Monday, April 28, 2008

Saturday 26th April – the Alhambra

A Letter to the Editor

People of Granada. The custodians of your magnificent La Alhambra have become fat and lazy. They sit comfortably in their offices manicuring themselves like the fat, contented cats that they have become. They complement each other on attracting an excess of visitors each day while their clients and your guests line up at the gates sometimes standing in queues for three or four hours like the beggars of medieval times

If you ask them why they are treating your guests like this they will tell you that there is nothing they can do, that the site can only accommodate a limited number of visitors each day and they will tell you that it is all the fault of your guests if they miss out on getting in through the gates. They will tell you that you can get tickets on line and they will tell you that the beggars should know that they need to be early. They will not tell you that they only open one of two ticket windows thereby forcing people to wait in line for hours. They will not tell you that there is only one toilet and one small café accessible to the beggars nor will they tell you that they have designed the route through the venue to maximise congestion and to minimise the enjoyment of the experience for your guests.

INPUT DATA:
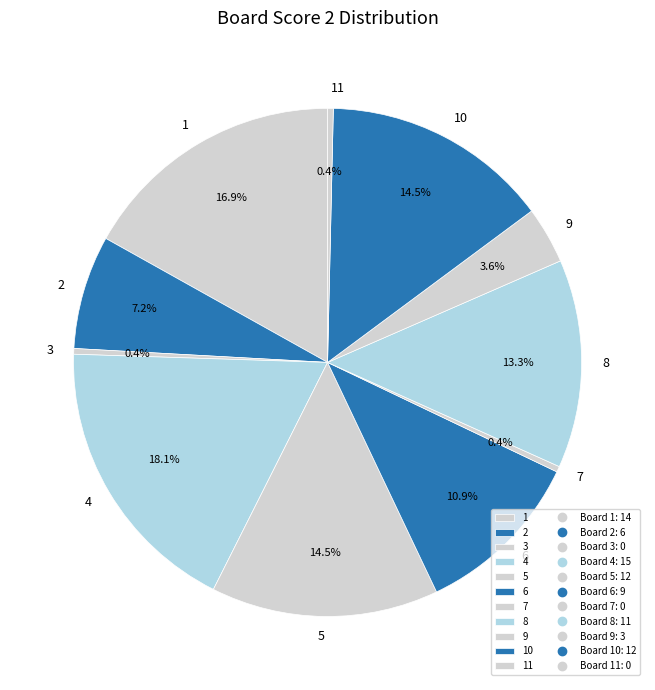

How many slices are in this pie chart?

11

ABOUT THIS EXERCISE:
Can you reproduce the stretch of the letter about the Alhambra from "If you ask them" through "for your guests." word for word? Work from the letter about the Alhambra alone, not the lines.

ANSWER FOR THIS EXERCISE:
If you ask them why they are treating your guests like this they will tell you that there is nothing they can do, that the site can only accommodate a limited number of visitors each day and they will tell you that it is all the fault of your guests if they miss out on getting in through the gates. They will tell you that you can get tickets on line and they will tell you that the beggars should know that they need to be early. They will not tell you that they only open one of two ticket windows thereby forcing people to wait in line for hours. They will not tell you that there is only one toilet and one small café accessible to the beggars nor will they tell you that they have designed the route through the venue to maximise congestion and to minimise the enjoyment of the experience for your guests.